◆ **Exercise goal**: What you return must be every line below that includes the word "essentials".

╔══

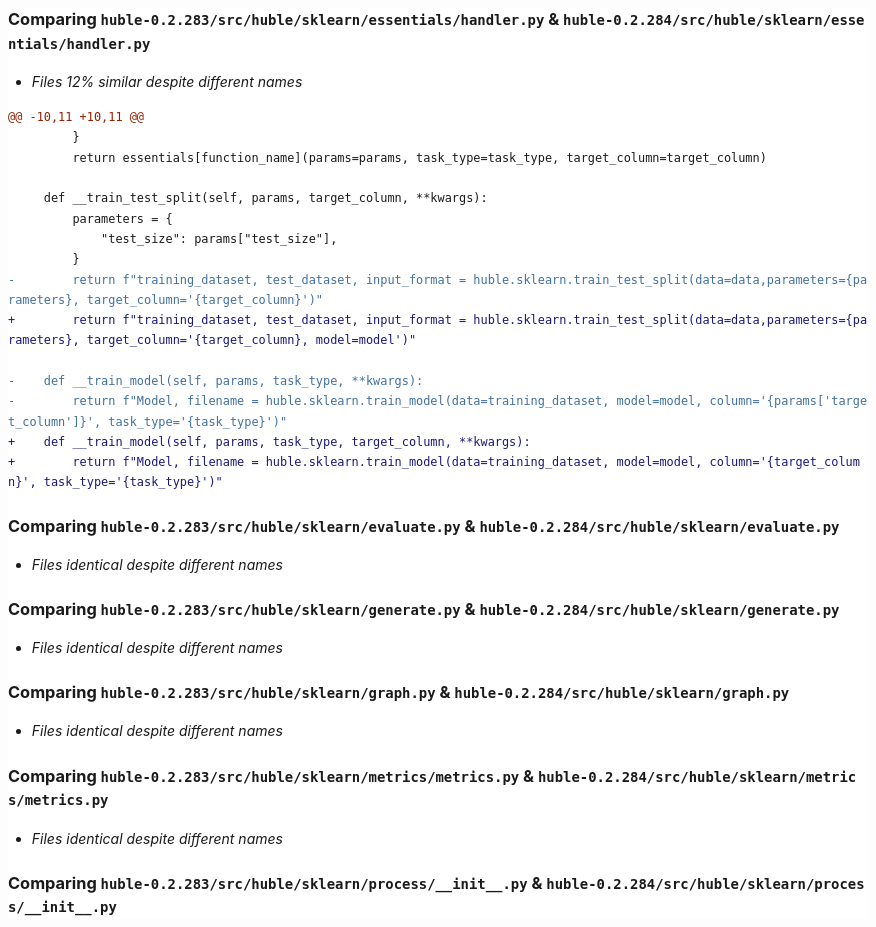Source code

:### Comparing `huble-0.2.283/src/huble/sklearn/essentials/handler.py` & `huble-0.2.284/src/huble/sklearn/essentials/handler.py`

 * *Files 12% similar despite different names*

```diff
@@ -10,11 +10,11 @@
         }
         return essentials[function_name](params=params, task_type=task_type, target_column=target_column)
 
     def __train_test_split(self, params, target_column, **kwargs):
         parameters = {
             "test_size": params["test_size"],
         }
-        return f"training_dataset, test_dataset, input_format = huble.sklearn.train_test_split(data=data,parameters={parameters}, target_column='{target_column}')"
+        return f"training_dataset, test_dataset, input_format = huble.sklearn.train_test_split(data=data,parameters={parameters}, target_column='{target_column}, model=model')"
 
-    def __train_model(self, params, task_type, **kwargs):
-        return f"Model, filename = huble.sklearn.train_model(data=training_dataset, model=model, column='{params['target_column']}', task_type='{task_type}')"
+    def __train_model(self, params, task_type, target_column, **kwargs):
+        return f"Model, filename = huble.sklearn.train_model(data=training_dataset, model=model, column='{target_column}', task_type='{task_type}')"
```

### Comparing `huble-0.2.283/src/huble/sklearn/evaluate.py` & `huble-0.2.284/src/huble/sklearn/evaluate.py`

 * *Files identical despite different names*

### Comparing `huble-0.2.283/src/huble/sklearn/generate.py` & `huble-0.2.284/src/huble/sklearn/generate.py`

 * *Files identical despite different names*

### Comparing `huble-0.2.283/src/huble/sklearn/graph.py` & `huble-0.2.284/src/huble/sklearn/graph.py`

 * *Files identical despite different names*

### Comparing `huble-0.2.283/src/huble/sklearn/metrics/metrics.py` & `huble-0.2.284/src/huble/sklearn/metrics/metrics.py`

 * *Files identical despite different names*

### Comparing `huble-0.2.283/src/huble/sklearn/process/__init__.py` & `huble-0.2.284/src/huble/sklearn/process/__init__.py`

╚══

◆ **Solution to the problem**:
:### Comparing `huble-0.2.283/src/huble/sklearn/essentials/handler.py` & `huble-0.2.284/src/huble/sklearn/essentials/handler.py`
         return essentials[function_name](params=params, task_type=task_type, target_column=target_column)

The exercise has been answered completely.